民衆の暮らしも、大震災も、原発事故も、事態は90年代より一段と切迫しているのに、違いの分からない「二大政党」の駆け引きばかりの国会では、何も決まらない。メディアではまた、一院制論や選挙制度改革論議が再燃している。
想定した危険の噴出
第三に、「二大政党」不信は議会不信とも重なり、自治体レベルで噴出し始めた。2月の名古屋市長選と愛知県知事選で、議員定数半減を掲げた「河村旋風」が吹いた。その勢いはやや停滞したかに見えたが、大阪の「橋下旋風」は、国政への影響など新たな展開を見せている。

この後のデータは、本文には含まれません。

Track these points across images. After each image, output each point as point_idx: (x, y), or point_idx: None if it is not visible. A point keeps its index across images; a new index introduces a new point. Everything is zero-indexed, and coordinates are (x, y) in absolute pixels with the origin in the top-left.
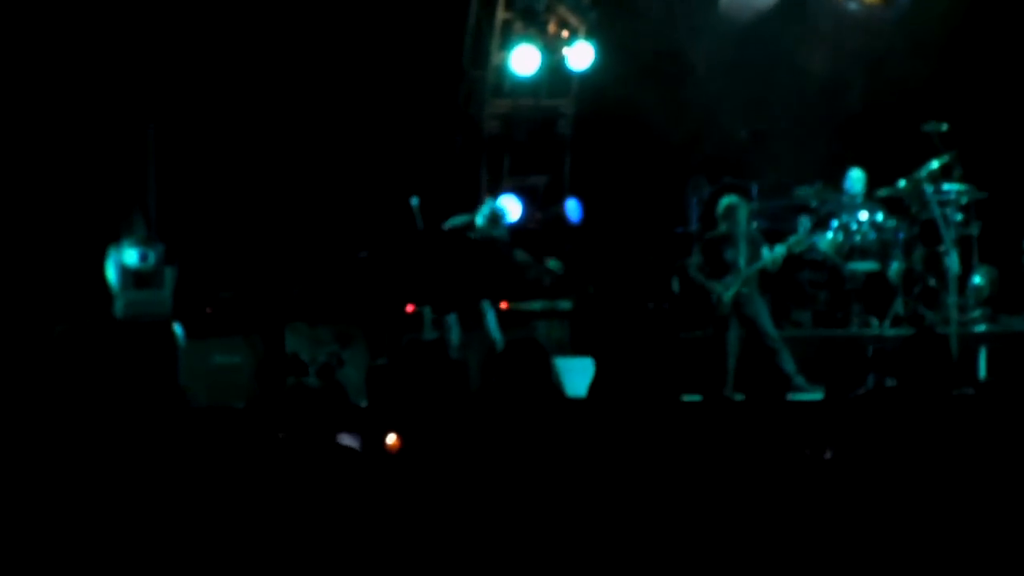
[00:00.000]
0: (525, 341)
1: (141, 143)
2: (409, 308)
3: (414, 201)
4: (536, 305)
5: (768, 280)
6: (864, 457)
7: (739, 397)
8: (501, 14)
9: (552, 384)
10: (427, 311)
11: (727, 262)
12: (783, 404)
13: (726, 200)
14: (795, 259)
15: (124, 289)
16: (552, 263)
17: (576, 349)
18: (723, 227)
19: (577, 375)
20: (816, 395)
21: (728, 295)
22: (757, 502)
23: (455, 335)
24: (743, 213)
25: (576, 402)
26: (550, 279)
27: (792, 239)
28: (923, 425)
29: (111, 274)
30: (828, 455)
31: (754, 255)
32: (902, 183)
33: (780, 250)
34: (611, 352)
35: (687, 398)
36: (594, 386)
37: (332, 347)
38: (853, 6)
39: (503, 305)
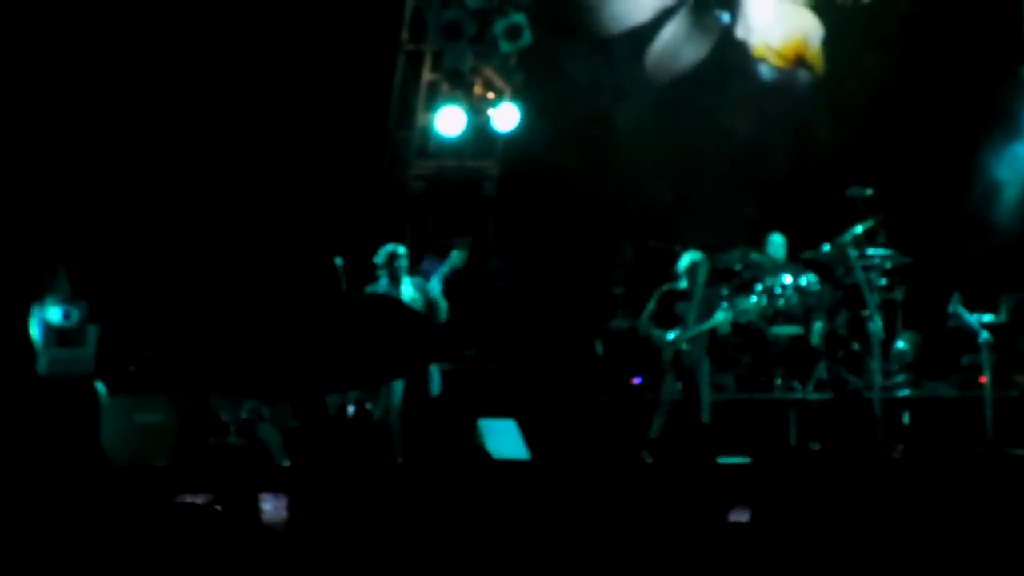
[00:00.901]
0: (448, 401)
1: (64, 200)
2: None
3: (338, 262)
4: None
5: None
6: (786, 521)
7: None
8: (427, 75)
9: (475, 445)
10: None
11: (677, 316)
12: (711, 467)
13: (689, 256)
14: None
15: (47, 347)
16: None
17: (498, 410)
18: (683, 283)
19: (499, 436)
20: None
21: (669, 349)
22: (682, 565)
23: (397, 397)
24: (704, 270)
25: (499, 464)
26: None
27: (744, 306)
28: (847, 489)
29: (34, 332)
30: (746, 518)
31: (706, 315)
32: (826, 247)
33: (726, 316)
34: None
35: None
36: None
37: (252, 403)
38: (766, 71)
39: None
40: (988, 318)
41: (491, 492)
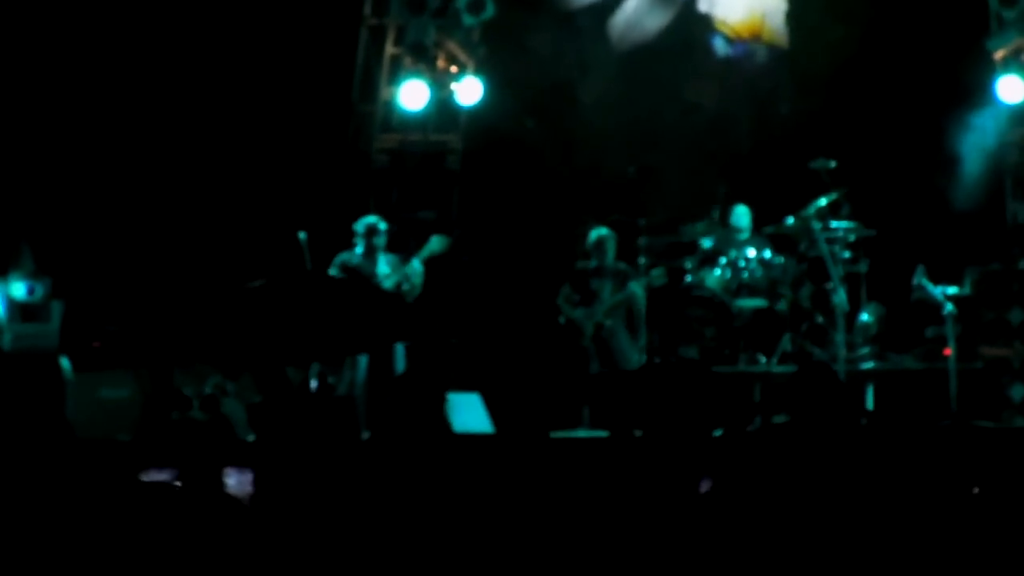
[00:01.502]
0: (418, 374)
1: (27, 177)
2: None
3: (302, 236)
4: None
5: (655, 316)
6: (753, 493)
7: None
8: (390, 49)
9: (443, 419)
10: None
11: (592, 293)
12: (704, 439)
13: (596, 232)
14: (682, 295)
15: (11, 322)
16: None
17: (462, 384)
18: (593, 260)
19: (463, 411)
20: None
21: (589, 325)
22: (650, 536)
23: (361, 372)
24: (611, 246)
25: (465, 438)
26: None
27: (653, 272)
28: (815, 460)
29: None
30: (706, 488)
31: (619, 288)
32: (790, 220)
33: (637, 287)
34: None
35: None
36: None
37: (216, 378)
38: (729, 45)
39: None
40: (952, 290)
41: (456, 466)
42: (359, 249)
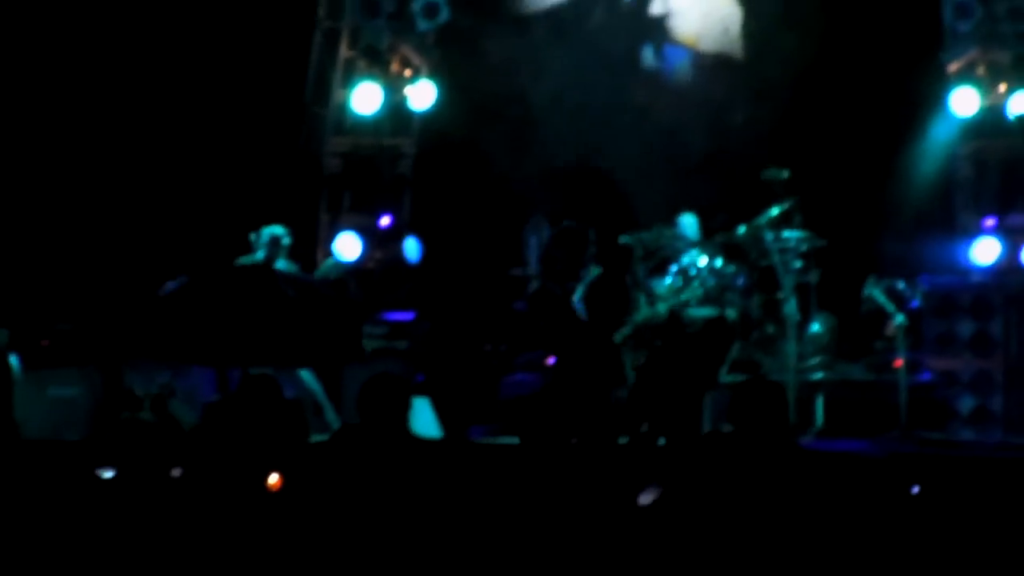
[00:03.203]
0: (388, 377)
1: None
2: None
3: (252, 237)
4: (373, 344)
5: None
6: (696, 501)
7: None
8: (344, 52)
9: (405, 423)
10: None
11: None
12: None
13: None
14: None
15: None
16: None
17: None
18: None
19: (417, 415)
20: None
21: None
22: (588, 542)
23: (310, 380)
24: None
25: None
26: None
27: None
28: (758, 471)
29: None
30: (650, 499)
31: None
32: (741, 229)
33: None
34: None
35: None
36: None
37: (164, 378)
38: (684, 53)
39: None
40: (901, 285)
41: (417, 471)
42: (260, 255)
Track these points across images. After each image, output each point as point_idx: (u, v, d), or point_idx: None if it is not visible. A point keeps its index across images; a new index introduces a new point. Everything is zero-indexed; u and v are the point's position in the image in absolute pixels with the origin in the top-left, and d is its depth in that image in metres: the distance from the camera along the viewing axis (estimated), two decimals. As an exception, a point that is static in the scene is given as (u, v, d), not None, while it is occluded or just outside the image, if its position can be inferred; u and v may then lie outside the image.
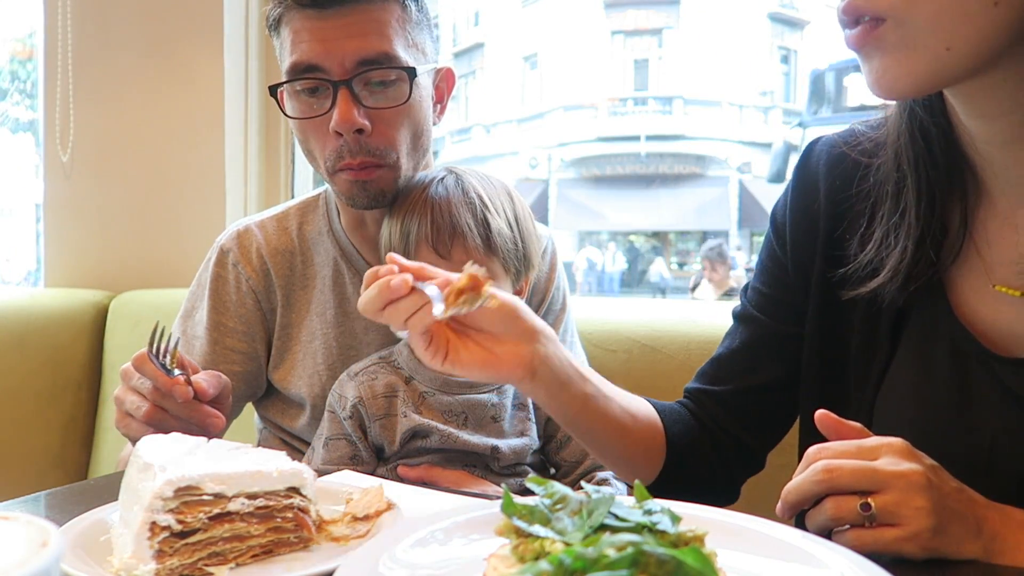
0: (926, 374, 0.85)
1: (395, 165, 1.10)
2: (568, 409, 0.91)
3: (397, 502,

同じく政治不信の高まった90年代には、これだけあからさまな「独裁」で人気を博す政治潮流はなかった。
第四に、原発事故だ。従来も事故が続発していたが、大震災という契機によって一気に想定された危険のすべてが噴出した。
一方、わたしたちにとって唯一歓迎すべき変化も生まれた。9月19日の東京での「6万人大集会」に象徴される脱原発運動の前進だ。チェルノブイリ原発事故後に高揚した脱原発運動が短命だったのに比べ、質の違う前進を見せている。
危機を打開する主体
だが、脱原発を唱える政党が世論調査では低迷し、橋下支持を公言する諸党派が原発批判票をも取り込みかねない。人間らしく安全に生きる権利の危機に直面しながら、民衆の声を代表し、事態を打開する主体が危機にあることが、最大の問題なのである。
メディアも「市場が民主主義を否定する」と指摘する。新自由主義による資本のグローバルな搾取と収奪競争は、民衆の切実な期待に実際に応える対抗勢力が形成されない限り、「自由」の反対物に転化しかねない。
ファシズムと呼ぶかどうかは別として、民主主義の危険水域は間違いなく近づいている。新社会党が一貫して訴えてきた護憲派の共同が、待ったなしの段階に入った。